(DATA SHOWN begins)
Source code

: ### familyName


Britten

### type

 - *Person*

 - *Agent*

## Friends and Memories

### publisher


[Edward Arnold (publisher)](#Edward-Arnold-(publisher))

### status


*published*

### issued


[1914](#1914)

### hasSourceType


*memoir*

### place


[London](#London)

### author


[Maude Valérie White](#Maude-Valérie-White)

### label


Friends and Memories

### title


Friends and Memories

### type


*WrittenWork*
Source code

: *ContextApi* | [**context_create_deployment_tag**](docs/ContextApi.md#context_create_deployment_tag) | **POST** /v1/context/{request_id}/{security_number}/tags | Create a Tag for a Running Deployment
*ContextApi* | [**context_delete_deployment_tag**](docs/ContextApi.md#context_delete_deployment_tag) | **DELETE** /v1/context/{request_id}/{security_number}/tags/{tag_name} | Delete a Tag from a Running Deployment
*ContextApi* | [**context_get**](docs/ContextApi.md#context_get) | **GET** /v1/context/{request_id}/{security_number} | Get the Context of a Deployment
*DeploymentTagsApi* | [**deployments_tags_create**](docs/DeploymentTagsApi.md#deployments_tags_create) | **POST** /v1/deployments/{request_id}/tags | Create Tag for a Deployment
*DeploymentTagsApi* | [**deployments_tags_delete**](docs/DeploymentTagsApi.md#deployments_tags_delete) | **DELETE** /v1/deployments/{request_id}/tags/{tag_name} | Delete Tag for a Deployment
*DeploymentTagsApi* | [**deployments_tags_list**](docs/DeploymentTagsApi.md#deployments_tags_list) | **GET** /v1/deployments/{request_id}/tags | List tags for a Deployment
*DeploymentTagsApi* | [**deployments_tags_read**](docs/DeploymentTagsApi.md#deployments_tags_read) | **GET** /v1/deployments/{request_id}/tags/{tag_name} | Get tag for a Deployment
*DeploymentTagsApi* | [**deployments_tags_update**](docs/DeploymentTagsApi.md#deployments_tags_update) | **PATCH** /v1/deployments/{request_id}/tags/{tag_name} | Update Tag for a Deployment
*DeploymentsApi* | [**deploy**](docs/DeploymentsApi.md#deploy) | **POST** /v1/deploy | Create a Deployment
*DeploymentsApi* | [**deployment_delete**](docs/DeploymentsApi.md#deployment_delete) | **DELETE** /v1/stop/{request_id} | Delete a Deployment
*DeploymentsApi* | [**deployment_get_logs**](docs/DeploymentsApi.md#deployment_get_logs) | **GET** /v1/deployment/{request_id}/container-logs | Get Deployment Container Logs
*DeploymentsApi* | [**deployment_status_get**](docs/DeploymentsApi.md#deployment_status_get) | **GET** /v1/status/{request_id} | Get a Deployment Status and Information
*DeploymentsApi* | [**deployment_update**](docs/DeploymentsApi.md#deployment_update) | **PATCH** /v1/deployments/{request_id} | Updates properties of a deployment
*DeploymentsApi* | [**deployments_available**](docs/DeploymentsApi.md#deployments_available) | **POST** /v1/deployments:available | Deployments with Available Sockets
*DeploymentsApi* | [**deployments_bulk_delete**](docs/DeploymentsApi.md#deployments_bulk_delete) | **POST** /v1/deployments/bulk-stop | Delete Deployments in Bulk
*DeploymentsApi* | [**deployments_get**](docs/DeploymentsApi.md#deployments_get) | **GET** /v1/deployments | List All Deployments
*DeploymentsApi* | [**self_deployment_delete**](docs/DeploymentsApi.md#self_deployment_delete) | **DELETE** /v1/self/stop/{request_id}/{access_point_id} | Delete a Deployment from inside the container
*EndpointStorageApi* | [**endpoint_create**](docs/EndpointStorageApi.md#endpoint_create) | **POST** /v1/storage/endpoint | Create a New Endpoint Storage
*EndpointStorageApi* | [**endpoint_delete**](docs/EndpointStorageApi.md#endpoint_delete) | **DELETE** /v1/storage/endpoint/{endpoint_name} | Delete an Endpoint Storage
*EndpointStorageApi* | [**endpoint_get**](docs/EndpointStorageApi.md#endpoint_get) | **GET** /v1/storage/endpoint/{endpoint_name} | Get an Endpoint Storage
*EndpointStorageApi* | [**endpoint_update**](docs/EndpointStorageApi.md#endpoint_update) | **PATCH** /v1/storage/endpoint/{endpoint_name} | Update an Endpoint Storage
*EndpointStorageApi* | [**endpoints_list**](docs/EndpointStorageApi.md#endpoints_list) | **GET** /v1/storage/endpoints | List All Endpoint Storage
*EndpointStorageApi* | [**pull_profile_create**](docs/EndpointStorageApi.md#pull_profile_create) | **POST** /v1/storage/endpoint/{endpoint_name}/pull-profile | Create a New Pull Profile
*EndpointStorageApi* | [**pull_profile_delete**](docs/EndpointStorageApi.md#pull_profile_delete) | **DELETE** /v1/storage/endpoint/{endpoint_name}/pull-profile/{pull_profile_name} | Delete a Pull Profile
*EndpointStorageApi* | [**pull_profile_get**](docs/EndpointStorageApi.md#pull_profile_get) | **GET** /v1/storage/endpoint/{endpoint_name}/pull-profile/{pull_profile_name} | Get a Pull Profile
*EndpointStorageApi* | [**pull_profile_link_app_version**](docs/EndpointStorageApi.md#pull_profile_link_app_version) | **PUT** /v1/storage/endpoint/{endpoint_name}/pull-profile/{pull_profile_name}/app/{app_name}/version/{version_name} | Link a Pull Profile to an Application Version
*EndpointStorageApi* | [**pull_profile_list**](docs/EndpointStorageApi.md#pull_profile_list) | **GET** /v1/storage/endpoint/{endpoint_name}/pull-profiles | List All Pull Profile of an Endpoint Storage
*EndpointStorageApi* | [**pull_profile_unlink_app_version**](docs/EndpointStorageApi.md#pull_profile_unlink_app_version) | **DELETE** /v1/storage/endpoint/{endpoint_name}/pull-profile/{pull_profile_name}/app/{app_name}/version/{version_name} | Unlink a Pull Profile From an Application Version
(DATA SHOWN ends)
--- TASK ITEM ---
Return each line of the data above that contains the string "PATCH", copying every matching line in full. Case counts, so only lines with an exact case match belong in the answer.

--- YOUR RESPONSE ---
*DeploymentTagsApi* | [**deployments_tags_update**](docs/DeploymentTagsApi.md#deployments_tags_update) | **PATCH** /v1/deployments/{request_id}/tags/{tag_name} | Update Tag for a Deployment
*DeploymentsApi* | [**deployment_update**](docs/DeploymentsApi.md#deployment_update) | **PATCH** /v1/deployments/{request_id} | Updates properties of a deployment
*EndpointStorageApi* | [**endpoint_update**](docs/EndpointStorageApi.md#endpoint_update) | **PATCH** /v1/storage/endpoint/{endpoint_name} | Update an Endpoint Storage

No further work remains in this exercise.